Di ruang kelas, buku hanya dibuka karena disuruh. Anak-anak membaca karena wajib, bukan karena haus membaca. Ketika bel berbunyi, buku ditinggalkan, gawai disambar. Mereka lebih terlatih menelusuri video pendek daripada menekuni satu paragraf panjang.
Inilah yang disebut literasi fungsional rendah. Kita bisa mengakses informasi, tapi tak mampu memilahnya. Kita tahu huruf, tapi tak memahami makna. Kita menjadi sasaran empuk hoaks, karena tak terbiasa curiga, apalagi menyelidik.
Survei PISA (2018) yang mengukur kemampuan siswa usia 15 tahun dalam memahami dan menerapkan pengetahuan di kehidupan nyata, menempatkan kemampuan membaca pelajar Indonesia di peringkat 72 dari 79 negara.
Bangsa yang berhenti membaca, berhenti bertanya. Dan bangsa yang tak bertanya, perlahan kehilangan arah. Kita sedang berjalan menuju masa depan dengan mata setengah tertutup. Di balik gemerlap teknologi dan jargon industri 4.0, tumbuh generasi yang mahir scroll tapi miskin kedalaman. Terampil swipe, tapi goyah menghadapi tantangan.
Ini bukan salah anak-anak kita. Ini salah kita, orang tua, sekolah, dan sistem yang membiarkan otak tumbuh dalam budaya instan. Kita tak mewariskan rumah yang penuh buku. Sekolah kita tidak merangsang rasa ingin tahu. Dan masyarakat kita lebih memuja sensasi daripada ilmu.

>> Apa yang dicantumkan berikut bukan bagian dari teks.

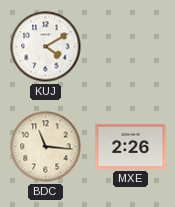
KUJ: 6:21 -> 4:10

Neurosains membuktikan: membaca mendalam membentuk ulang struktur otak. Ia memperkuat korteks prefrontal, pusat empati, atensi, dan pemikiran abstrak (Wolf, 2018; Small, 2020).
Aktivitas membaca memperkuat konektivitas antar bagian otak yang bertanggung jawab atas pemahaman kompleks dan pengambilan keputusan jangka panjang.
Sebaliknya, scrolling cepat dan dangkal justru merusak. Penelitian Maryanne Wolf (UCLA) menemukan bahwa kebiasaan membaca digital yang terburu-buru menurunkan kemampuan berpikir reflektif dan kritis.
Jalur saraf yang bertanggung jawab atas kontemplasi menjadi lemah karena otak terbiasa berpindah tanpa kedalaman.
Anak-anak kehilangan fokus, menurun empatinya, mudah stres, dan mengalami disregulasi emosi karena sistem limbik terus terpapar stimulus tanpa kendali dari korteks prefrontal (Radesky et al., 2020).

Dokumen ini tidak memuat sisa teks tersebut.